Excerto do documento →
☆ ☆ ☆ ☆ ☆ ☆ ☆

Wilkarakai (do quechua Wilka="Neto", "da linhagem" + rakai ="ruína"), o primeiro conjunto de ruínas do trilho, oferece uma vista privilegiada para a cidade de Llactapata, na confluência dos rios Kusichaka e Urubamba. (Foto: Debby Brosko)


Um altar de sacrifícios no topo de um monte entre Wilkarakai e Llactapata. (Foto: Debby Brosko)




O nosso fantástico Nilo mostrando a cidade de Llactapata (do quechua "Llacta"=cidade + "pata"=local elevado, acima da margem do rio). Nesta cidade, agora ao abrigo de leis de protecção de património, foram encontradas mais de uma centena de construções


Ainda impressionados com aquela paisagem espectacular, e após as explicações pormenorizadas de Nilo, retomámos o caminho, descendo agora para a margem do rio Kusichaka. Já não faltava muito para o acampamento de Wayllabamba onde iríamos fazer a pausa para almoço.

☆ ☆ ☆ ☆ ☆ ☆ ☆

Questões de estudo →
**a)** Reproduza, no excerto sobre as ruínas do trilho, o trecho que começa em "O nosso fantástico" e termina em "pausa para almoço.".
**b)** Reescreva de forma mais concisa o parágrafo do excerto sobre as ruínas do trilho iniciado por "Ainda impressionados com aquela paisagem", mantendo os factos principais.

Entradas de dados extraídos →
☆ ☆ ☆ ☆ ☆ ☆ ☆

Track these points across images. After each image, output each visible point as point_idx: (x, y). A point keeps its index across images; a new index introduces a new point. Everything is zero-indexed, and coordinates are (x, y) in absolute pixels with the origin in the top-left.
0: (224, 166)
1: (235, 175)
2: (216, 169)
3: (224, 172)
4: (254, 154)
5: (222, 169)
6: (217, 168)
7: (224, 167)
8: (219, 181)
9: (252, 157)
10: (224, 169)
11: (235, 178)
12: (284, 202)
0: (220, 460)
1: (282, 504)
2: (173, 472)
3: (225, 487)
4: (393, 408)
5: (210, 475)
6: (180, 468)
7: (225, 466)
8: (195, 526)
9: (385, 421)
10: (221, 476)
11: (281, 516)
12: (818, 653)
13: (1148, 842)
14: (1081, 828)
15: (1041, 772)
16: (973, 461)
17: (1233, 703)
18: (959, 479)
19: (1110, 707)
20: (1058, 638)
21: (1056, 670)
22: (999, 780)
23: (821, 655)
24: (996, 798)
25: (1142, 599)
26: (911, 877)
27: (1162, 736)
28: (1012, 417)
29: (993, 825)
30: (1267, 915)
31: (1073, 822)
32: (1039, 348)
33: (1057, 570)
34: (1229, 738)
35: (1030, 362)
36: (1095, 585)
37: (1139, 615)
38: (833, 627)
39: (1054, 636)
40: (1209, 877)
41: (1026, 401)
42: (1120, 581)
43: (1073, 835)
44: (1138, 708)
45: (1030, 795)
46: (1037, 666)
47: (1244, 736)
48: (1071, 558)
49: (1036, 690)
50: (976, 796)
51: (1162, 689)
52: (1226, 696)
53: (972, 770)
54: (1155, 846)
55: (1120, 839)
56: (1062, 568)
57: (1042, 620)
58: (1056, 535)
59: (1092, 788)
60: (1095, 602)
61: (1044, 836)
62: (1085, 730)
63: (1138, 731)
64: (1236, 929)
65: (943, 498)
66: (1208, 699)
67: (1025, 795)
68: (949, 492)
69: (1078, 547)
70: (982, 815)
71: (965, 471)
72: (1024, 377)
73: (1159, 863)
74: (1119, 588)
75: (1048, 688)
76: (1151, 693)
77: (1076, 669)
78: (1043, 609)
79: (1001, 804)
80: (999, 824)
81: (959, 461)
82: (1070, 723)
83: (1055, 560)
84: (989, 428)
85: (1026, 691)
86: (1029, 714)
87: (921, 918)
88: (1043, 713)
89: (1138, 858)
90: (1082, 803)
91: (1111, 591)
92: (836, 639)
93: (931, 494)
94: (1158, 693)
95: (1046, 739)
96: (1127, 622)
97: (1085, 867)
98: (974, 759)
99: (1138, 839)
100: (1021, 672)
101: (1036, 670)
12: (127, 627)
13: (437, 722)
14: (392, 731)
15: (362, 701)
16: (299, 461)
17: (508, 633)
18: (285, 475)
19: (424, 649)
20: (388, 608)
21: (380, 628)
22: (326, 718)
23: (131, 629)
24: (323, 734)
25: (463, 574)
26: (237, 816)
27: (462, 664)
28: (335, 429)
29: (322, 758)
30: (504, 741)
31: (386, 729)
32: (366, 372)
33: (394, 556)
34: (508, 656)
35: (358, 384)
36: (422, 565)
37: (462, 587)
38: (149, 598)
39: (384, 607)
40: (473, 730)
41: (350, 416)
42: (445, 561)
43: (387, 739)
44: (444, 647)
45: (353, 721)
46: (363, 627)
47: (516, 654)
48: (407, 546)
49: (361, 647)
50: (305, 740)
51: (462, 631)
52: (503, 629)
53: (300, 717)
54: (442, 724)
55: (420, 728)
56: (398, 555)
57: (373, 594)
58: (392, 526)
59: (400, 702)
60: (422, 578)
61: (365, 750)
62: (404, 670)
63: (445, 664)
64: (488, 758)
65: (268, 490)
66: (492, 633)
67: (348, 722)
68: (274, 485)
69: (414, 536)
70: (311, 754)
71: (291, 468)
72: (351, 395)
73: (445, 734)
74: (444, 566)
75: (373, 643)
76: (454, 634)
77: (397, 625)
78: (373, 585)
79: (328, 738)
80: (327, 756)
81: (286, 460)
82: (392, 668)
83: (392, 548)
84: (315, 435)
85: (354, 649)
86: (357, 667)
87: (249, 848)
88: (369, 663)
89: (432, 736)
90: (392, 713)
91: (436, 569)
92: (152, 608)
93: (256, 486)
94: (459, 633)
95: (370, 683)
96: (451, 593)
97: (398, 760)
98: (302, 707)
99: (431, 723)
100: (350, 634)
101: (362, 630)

☆ ☆ ☆ ☆ ☆ ☆ ☆

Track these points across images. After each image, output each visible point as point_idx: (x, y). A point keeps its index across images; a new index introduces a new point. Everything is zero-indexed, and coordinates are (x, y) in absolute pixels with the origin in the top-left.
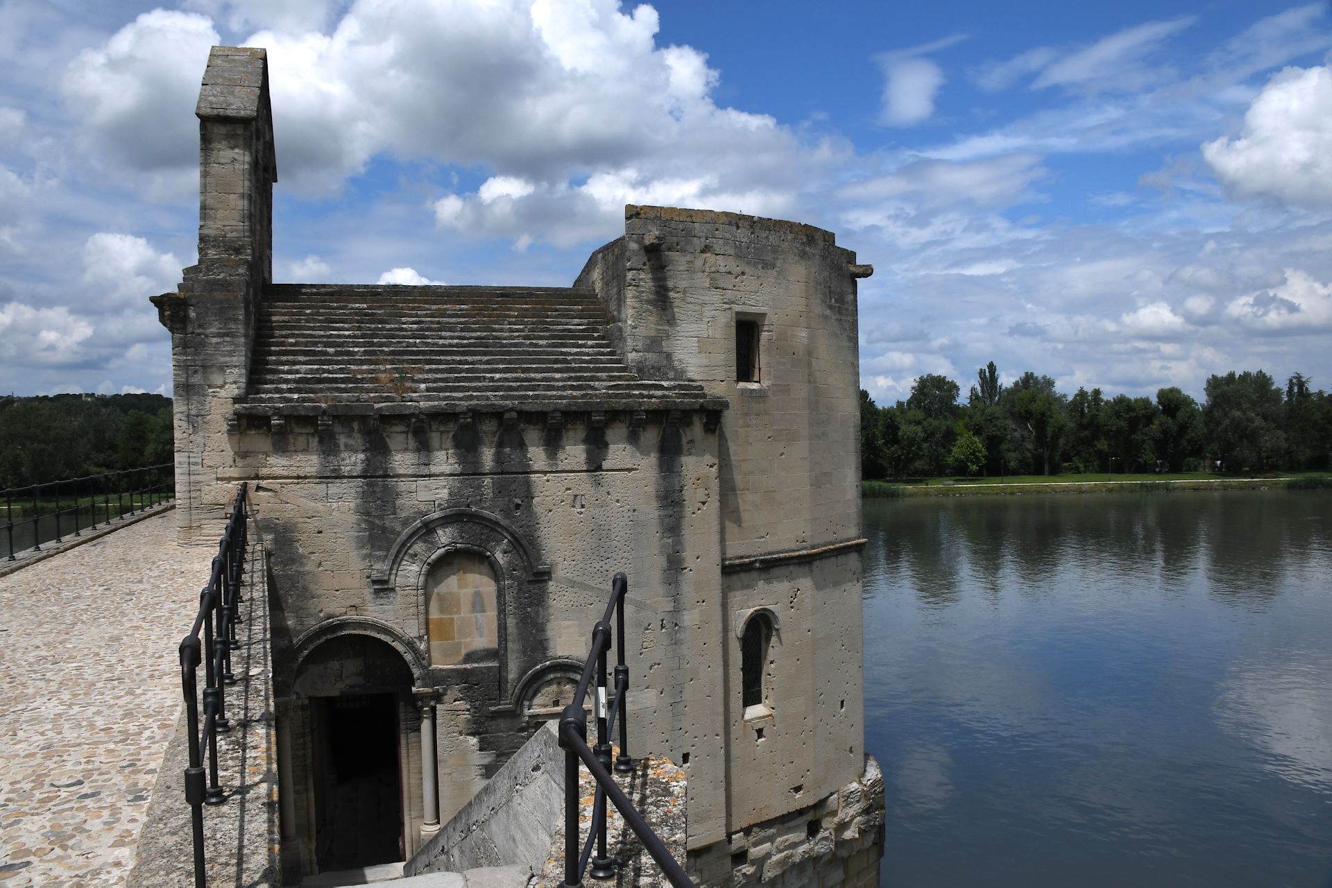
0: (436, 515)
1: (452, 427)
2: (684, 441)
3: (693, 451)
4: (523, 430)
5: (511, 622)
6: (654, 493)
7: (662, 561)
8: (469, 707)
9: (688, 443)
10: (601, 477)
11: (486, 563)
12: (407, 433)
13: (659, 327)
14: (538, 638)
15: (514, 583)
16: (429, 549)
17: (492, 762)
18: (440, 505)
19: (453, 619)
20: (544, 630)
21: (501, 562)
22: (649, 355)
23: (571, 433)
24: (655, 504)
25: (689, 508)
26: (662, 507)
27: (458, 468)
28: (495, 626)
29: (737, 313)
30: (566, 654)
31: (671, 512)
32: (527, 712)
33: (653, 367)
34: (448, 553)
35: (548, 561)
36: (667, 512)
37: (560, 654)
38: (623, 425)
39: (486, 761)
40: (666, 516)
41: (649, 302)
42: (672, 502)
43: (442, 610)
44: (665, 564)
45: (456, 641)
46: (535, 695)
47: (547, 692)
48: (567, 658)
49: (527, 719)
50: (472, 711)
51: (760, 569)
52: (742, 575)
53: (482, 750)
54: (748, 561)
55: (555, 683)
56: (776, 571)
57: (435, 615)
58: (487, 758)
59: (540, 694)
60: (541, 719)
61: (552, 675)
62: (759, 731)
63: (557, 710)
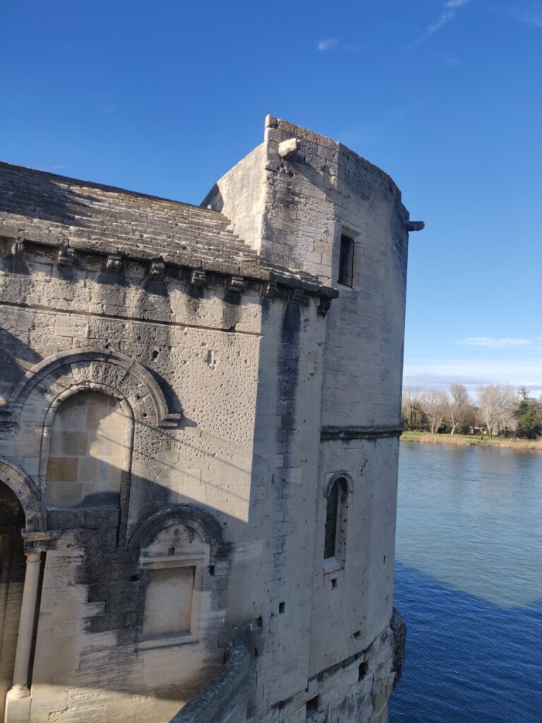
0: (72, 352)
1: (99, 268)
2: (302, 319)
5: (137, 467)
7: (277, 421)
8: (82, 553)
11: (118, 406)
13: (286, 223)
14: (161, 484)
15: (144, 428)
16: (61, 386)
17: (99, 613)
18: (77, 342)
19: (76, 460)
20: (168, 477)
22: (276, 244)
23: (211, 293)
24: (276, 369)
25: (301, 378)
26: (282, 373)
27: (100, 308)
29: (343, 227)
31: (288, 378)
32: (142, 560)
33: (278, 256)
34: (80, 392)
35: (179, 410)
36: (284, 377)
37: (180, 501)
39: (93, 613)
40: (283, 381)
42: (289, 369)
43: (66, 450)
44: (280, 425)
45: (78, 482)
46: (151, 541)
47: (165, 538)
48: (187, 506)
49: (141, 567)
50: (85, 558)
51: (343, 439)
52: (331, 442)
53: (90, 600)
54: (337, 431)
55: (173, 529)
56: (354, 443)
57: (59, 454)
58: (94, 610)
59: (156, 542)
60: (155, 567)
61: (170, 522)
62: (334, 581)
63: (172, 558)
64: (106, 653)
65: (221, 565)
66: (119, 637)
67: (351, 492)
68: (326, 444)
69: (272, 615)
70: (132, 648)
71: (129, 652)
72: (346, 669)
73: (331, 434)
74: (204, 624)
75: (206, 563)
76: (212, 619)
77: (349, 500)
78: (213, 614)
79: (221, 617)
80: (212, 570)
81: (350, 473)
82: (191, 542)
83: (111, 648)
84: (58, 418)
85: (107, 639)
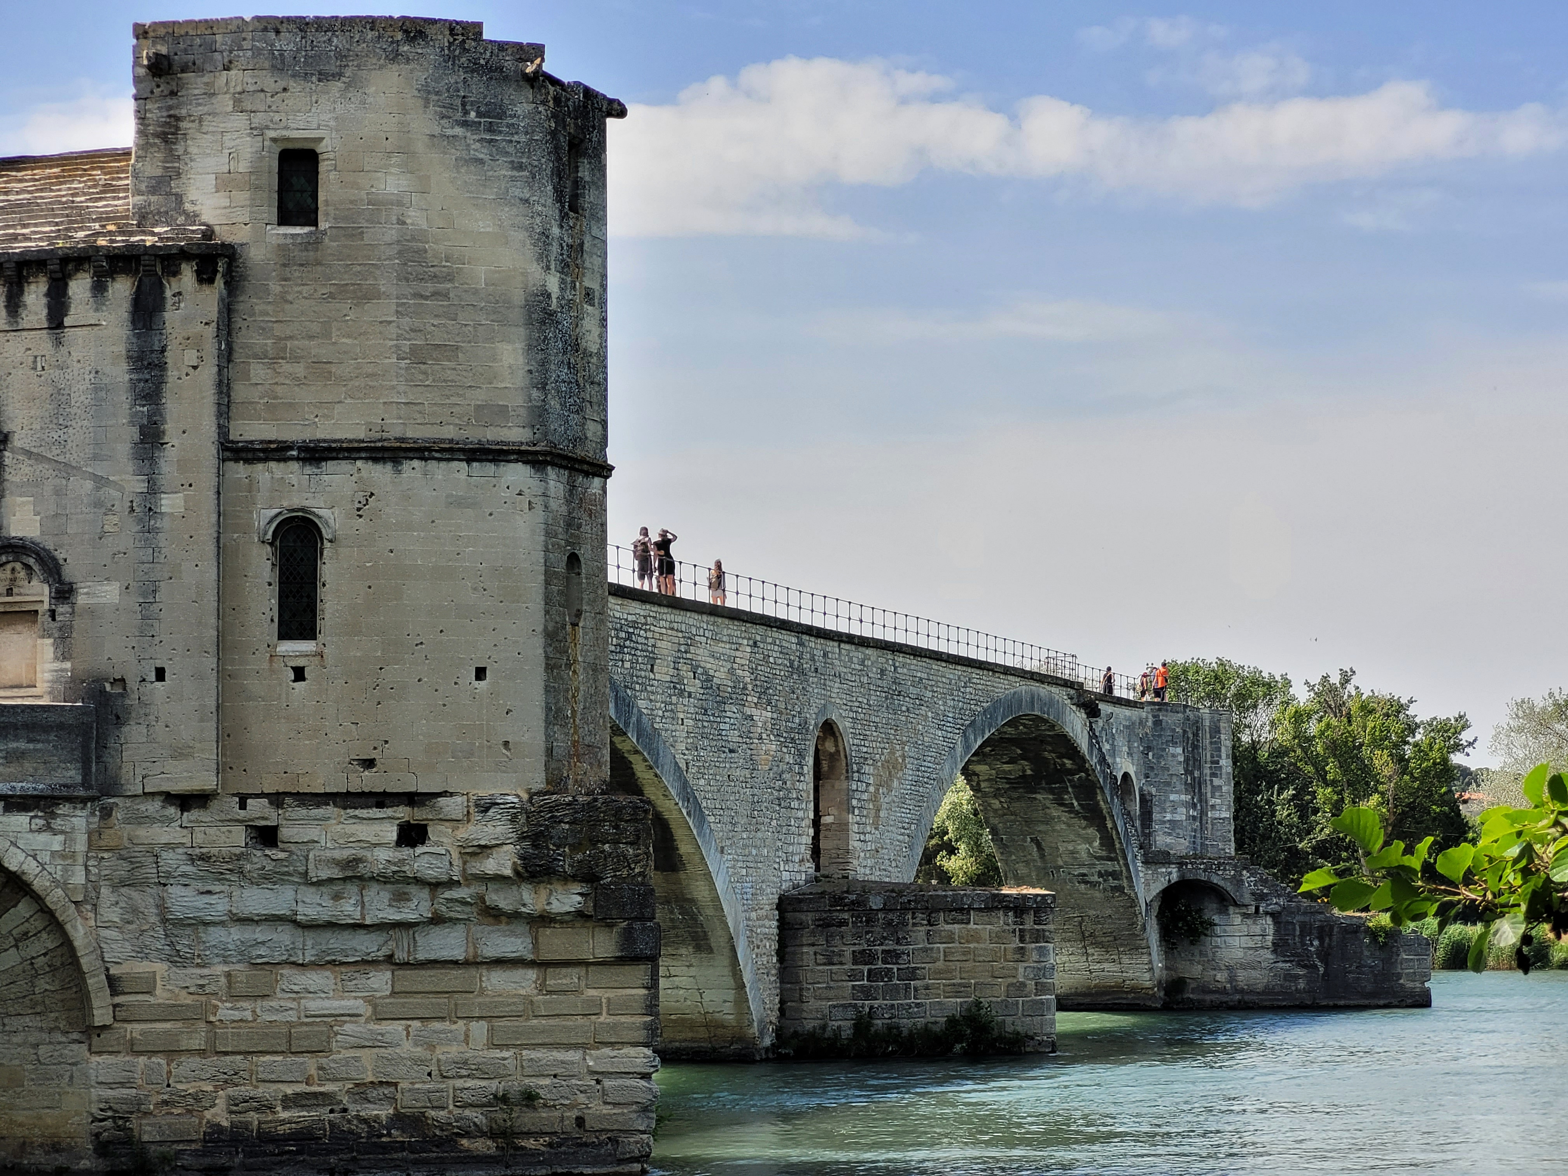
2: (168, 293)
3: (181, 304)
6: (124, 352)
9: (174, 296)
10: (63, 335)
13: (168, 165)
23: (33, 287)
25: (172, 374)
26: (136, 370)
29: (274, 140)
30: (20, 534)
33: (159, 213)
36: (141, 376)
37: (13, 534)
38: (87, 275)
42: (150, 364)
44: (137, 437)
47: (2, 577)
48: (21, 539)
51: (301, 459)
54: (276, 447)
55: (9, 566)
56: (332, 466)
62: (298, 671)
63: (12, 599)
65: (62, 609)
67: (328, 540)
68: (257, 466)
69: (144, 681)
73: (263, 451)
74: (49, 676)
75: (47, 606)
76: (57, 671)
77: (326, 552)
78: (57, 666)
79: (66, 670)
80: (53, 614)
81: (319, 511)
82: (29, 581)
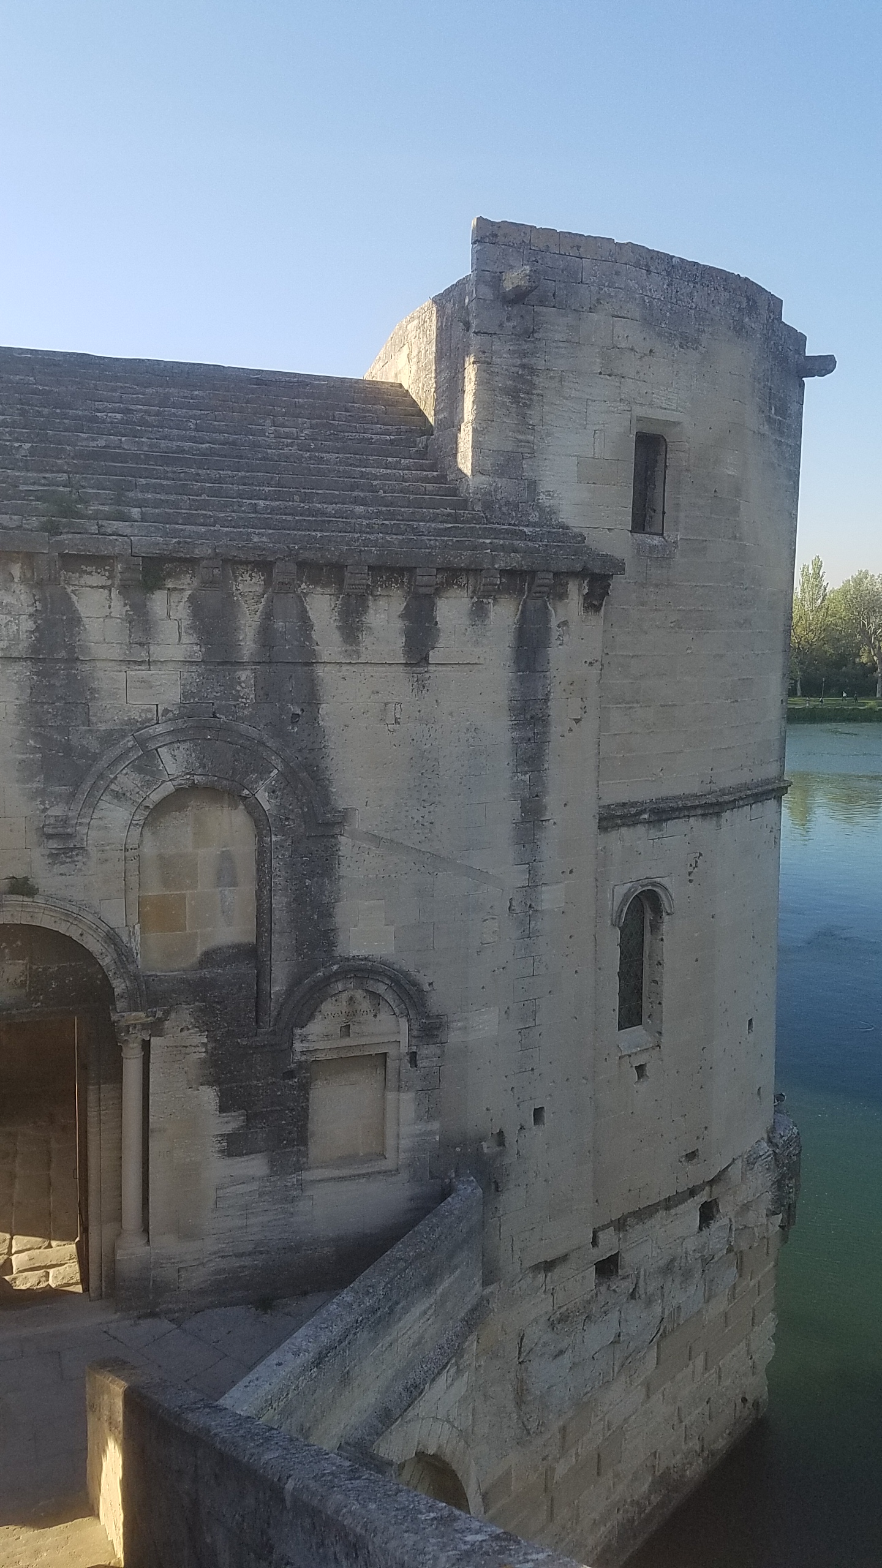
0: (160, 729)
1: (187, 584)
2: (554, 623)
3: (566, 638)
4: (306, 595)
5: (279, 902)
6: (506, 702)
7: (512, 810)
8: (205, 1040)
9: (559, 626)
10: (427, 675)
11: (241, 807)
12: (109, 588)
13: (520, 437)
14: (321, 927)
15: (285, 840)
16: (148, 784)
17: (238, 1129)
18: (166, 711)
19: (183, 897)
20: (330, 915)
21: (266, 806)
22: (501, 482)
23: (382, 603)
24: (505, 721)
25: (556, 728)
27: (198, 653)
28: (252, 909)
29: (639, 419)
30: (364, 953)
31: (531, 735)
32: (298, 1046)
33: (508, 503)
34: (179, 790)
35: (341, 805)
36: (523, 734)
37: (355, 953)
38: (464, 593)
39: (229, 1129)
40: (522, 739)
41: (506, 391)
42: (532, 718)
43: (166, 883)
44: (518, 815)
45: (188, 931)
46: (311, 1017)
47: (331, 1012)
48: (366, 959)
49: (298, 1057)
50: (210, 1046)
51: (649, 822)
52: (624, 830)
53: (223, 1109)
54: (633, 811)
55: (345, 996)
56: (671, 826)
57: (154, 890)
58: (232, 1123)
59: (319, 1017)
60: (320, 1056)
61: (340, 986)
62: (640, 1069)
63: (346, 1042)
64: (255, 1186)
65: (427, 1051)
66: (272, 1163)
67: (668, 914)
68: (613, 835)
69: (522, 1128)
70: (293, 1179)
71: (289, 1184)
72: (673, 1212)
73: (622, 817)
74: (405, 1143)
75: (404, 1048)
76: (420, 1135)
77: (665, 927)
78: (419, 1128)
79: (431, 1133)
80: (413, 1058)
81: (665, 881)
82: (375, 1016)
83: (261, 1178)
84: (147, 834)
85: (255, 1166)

☆ ☆ ☆ ☆ ☆ ☆ ☆

Lista de respostas →
**a)**
O nosso fantástico Nilo mostrando a cidade de Llactapata (do quechua "Llacta"=cidade + "pata"=local elevado, acima da margem do rio). Nesta cidade, agora ao abrigo de leis de protecção de património, foram encontradas mais de uma centena de construções


Ainda impressionados com aquela paisagem espectacular, e após as explicações pormenorizadas de Nilo, retomámos o caminho, descendo agora para a margem do rio Kusichaka. Já não faltava muito para o acampamento de Wayllabamba onde iríamos fazer a pausa para almoço.

**b)** Depois da paisagem espectacular e das explicações de Nilo, retomámos o caminho em descida até à margem do rio Kusichaka, já perto do acampamento de Wayllabamba, onde pararíamos para almoçar.